## PROBLEM TO WORK ON
Go through the records below and set each one down exactly, leaving out any pictures.

Records from a collection:
################

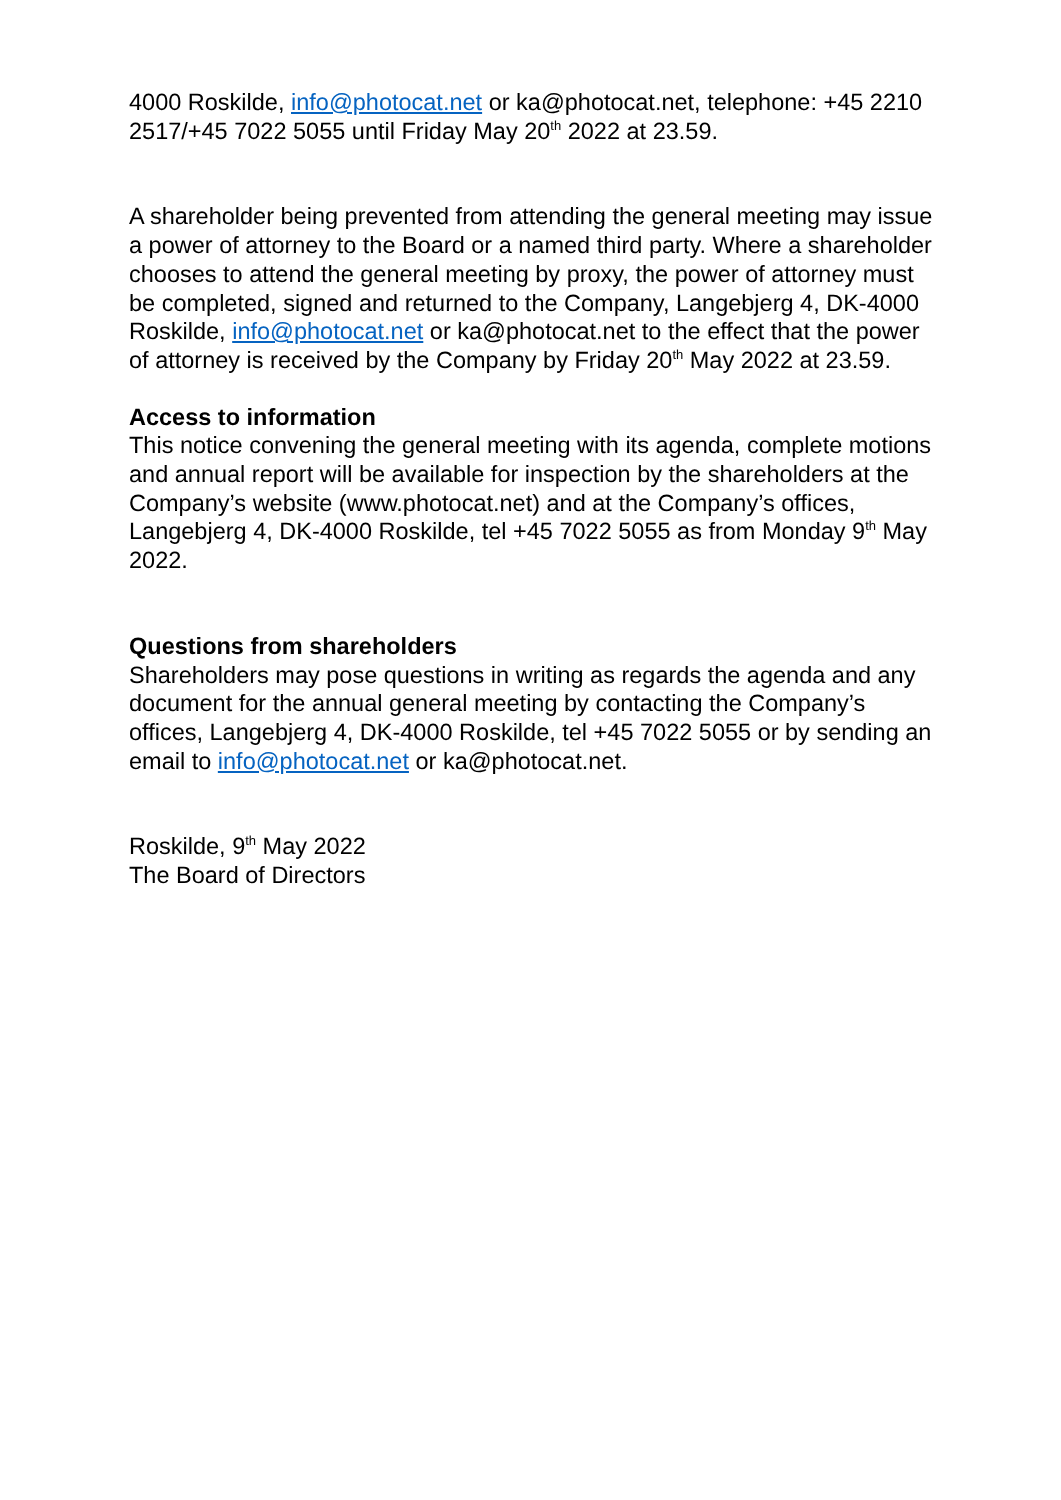4000 Roskilde, info@photocat.net or ka@photocat.net, telephone: +45 2210 2517/+45 7022 5055 until Friday May 20<sup>th</sup> 2022 at 23.59.
A shareholder being prevented from attending the general meeting may issue a power of attorney to the Board or a named third party. Where a shareholder chooses to attend the general meeting by proxy, the power of attorney must be completed, signed and returned to the Company, Langebjerg 4, DK-4000 Roskilde, info@photocat.net or ka@photocat.net to the effect that the power of attorney is received by the Company by Friday 20<sup>th</sup> May 2022 at 23.59.
Access to information
This notice convening the general meeting with its agenda, complete motions and annual report will be available for inspection by the shareholders at the Company’s website (www.photocat.net) and at the Company’s offices, Langebjerg 4, DK-4000 Roskilde, tel +45 7022 5055 as from Monday 9<sup>th</sup> May 2022.
Questions from shareholders
Shareholders may pose questions in writing as regards the agenda and any document for the annual general meeting by contacting the Company’s offices, Langebjerg 4, DK-4000 Roskilde, tel +45 7022 5055 or by sending an email to info@photocat.net or ka@photocat.net.
Roskilde, 9<sup>th</sup> May 2022
The Board of Directors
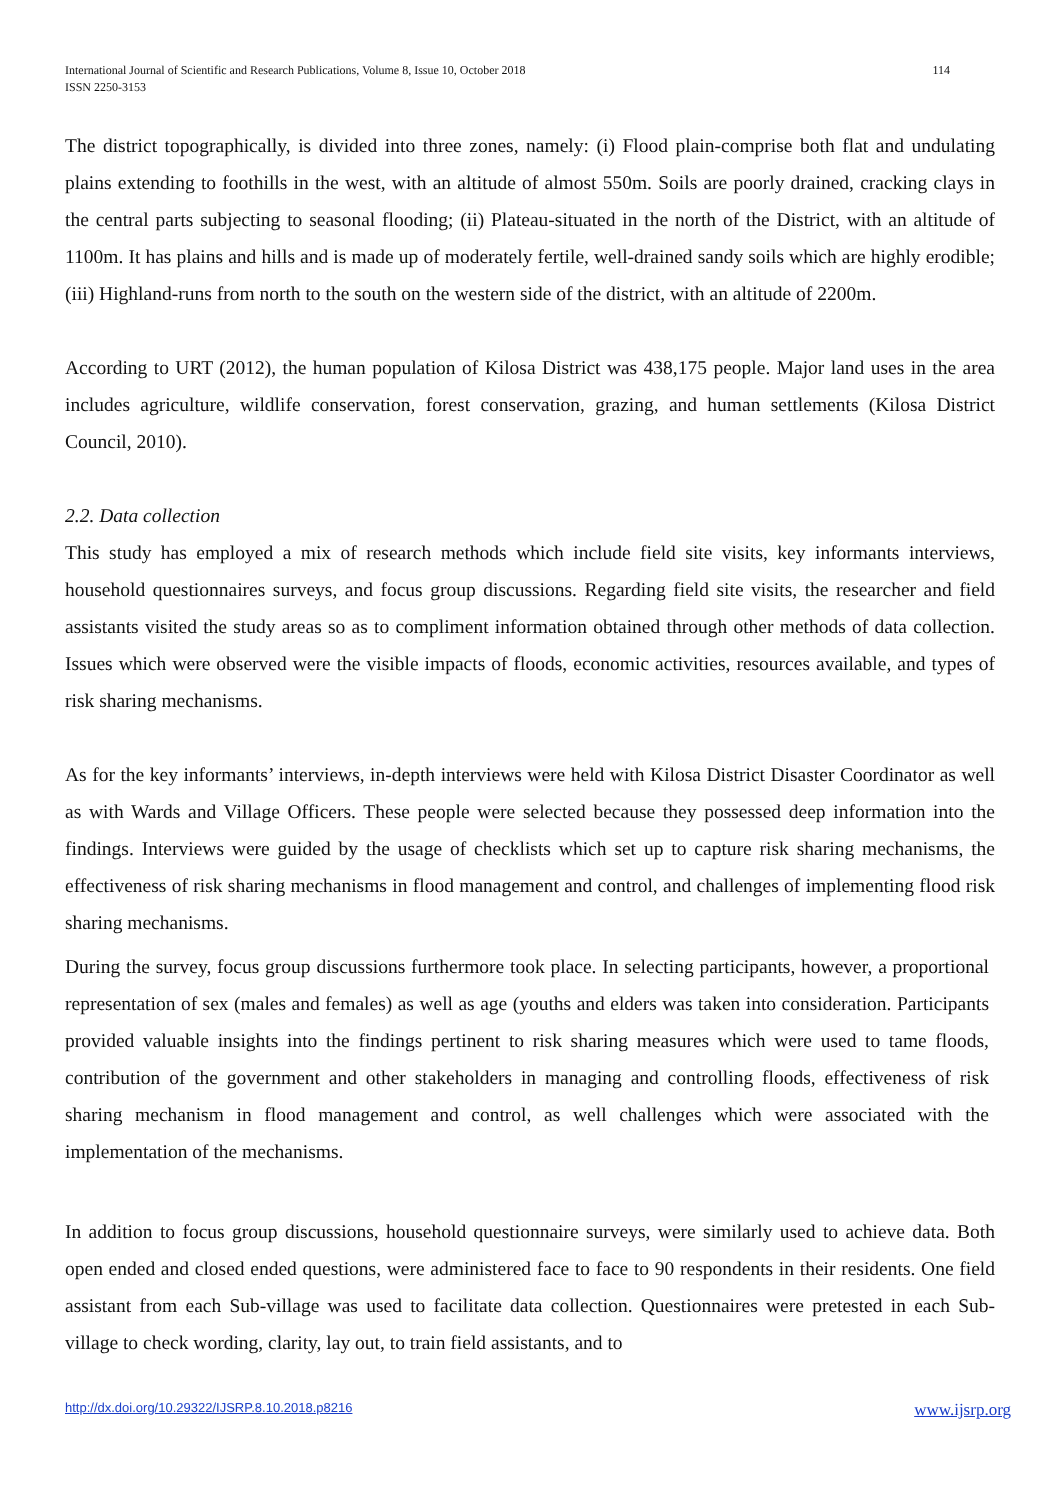International Journal of Scientific and Research Publications, Volume 8, Issue 10, October 2018
ISSN 2250-3153
114
The district topographically, is divided into three zones, namely: (i) Flood plain-comprise both flat and undulating plains extending to foothills in the west, with an altitude of almost 550m. Soils are poorly drained, cracking clays in the central parts subjecting to seasonal flooding; (ii) Plateau-situated in the north of the District, with an altitude of 1100m. It has plains and hills and is made up of moderately fertile, well-drained sandy soils which are highly erodible; (iii) Highland-runs from north to the south on the western side of the district, with an altitude of 2200m.
According to URT (2012), the human population of Kilosa District was 438,175 people. Major land uses in the area includes agriculture, wildlife conservation, forest conservation, grazing, and human settlements (Kilosa District Council, 2010).
2.2. Data collection
This study has employed a mix of research methods which include field site visits, key informants interviews, household questionnaires surveys, and focus group discussions. Regarding field site visits, the researcher and field assistants visited the study areas so as to compliment information obtained through other methods of data collection. Issues which were observed were the visible impacts of floods, economic activities, resources available, and types of risk sharing mechanisms.
As for the key informants’ interviews, in-depth interviews were held with Kilosa District Disaster Coordinator as well as with Wards and Village Officers. These people were selected because they possessed deep information into the findings. Interviews were guided by the usage of checklists which set up to capture risk sharing mechanisms, the effectiveness of risk sharing mechanisms in flood management and control, and challenges of implementing flood risk sharing mechanisms.
During the survey, focus group discussions furthermore took place. In selecting participants, however, a proportional representation of sex (males and females) as well as age (youths and elders was taken into consideration. Participants provided valuable insights into the findings pertinent to risk sharing measures which were used to tame floods, contribution of the government and other stakeholders in managing and controlling floods, effectiveness of risk sharing mechanism in flood management and control, as well challenges which were associated with the implementation of the mechanisms.
In addition to focus group discussions, household questionnaire surveys, were similarly used to achieve data. Both open ended and closed ended questions, were administered face to face to 90 respondents in their residents. One field assistant from each Sub-village was used to facilitate data collection. Questionnaires were pretested in each Sub-village to check wording, clarity, lay out, to train field assistants, and to
http://dx.doi.org/10.29322/IJSRP.8.10.2018.p8216 www.ijsrp.org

################

## OUTPUT FOR THIS EXERCISE
4000 Roskilde, info@photocat.net or ka@photocat.net, telephone: +45 2210 2517/+45 7022 5055 until Friday May 20<sup>th</sup> 2022 at 23.59.
A shareholder being prevented from attending the general meeting may issue a power of attorney to the Board or a named third party. Where a shareholder chooses to attend the general meeting by proxy, the power of attorney must be completed, signed and returned to the Company, Langebjerg 4, DK-4000 Roskilde, info@photocat.net or ka@photocat.net to the effect that the power of attorney is received by the Company by Friday 20<sup>th</sup> May 2022 at 23.59.
Access to information
This notice convening the general meeting with its agenda, complete motions and annual report will be available for inspection by the shareholders at the Company’s website (www.photocat.net) and at the Company’s offices, Langebjerg 4, DK-4000 Roskilde, tel +45 7022 5055 as from Monday 9<sup>th</sup> May 2022.
Questions from shareholders
Shareholders may pose questions in writing as regards the agenda and any document for the annual general meeting by contacting the Company’s offices, Langebjerg 4, DK-4000 Roskilde, tel +45 7022 5055 or by sending an email to info@photocat.net or ka@photocat.net.
Roskilde, 9<sup>th</sup> May 2022
The Board of Directors
International Journal of Scientific and Research Publications, Volume 8, Issue 10, October 2018
ISSN 2250-3153
114
The district topographically, is divided into three zones, namely: (i) Flood plain-comprise both flat and undulating plains extending to foothills in the west, with an altitude of almost 550m. Soils are poorly drained, cracking clays in the central parts subjecting to seasonal flooding; (ii) Plateau-situated in the north of the District, with an altitude of 1100m. It has plains and hills and is made up of moderately fertile, well-drained sandy soils which are highly erodible; (iii) Highland-runs from north to the south on the western side of the district, with an altitude of 2200m.
According to URT (2012), the human population of Kilosa District was 438,175 people. Major land uses in the area includes agriculture, wildlife conservation, forest conservation, grazing, and human settlements (Kilosa District Council, 2010).
2.2. Data collection
This study has employed a mix of research methods which include field site visits, key informants interviews, household questionnaires surveys, and focus group discussions. Regarding field site visits, the researcher and field assistants visited the study areas so as to compliment information obtained through other methods of data collection. Issues which were observed were the visible impacts of floods, economic activities, resources available, and types of risk sharing mechanisms.
As for the key informants’ interviews, in-depth interviews were held with Kilosa District Disaster Coordinator as well as with Wards and Village Officers. These people were selected because they possessed deep information into the findings. Interviews were guided by the usage of checklists which set up to capture risk sharing mechanisms, the effectiveness of risk sharing mechanisms in flood management and control, and challenges of implementing flood risk sharing mechanisms.
During the survey, focus group discussions furthermore took place. In selecting participants, however, a proportional representation of sex (males and females) as well as age (youths and elders was taken into consideration. Participants provided valuable insights into the findings pertinent to risk sharing measures which were used to tame floods, contribution of the government and other stakeholders in managing and controlling floods, effectiveness of risk sharing mechanism in flood management and control, as well challenges which were associated with the implementation of the mechanisms.
In addition to focus group discussions, household questionnaire surveys, were similarly used to achieve data. Both open ended and closed ended questions, were administered face to face to 90 respondents in their residents. One field assistant from each Sub-village was used to facilitate data collection. Questionnaires were pretested in each Sub-village to check wording, clarity, lay out, to train field assistants, and to
http://dx.doi.org/10.29322/IJSRP.8.10.2018.p8216 www.ijsrp.org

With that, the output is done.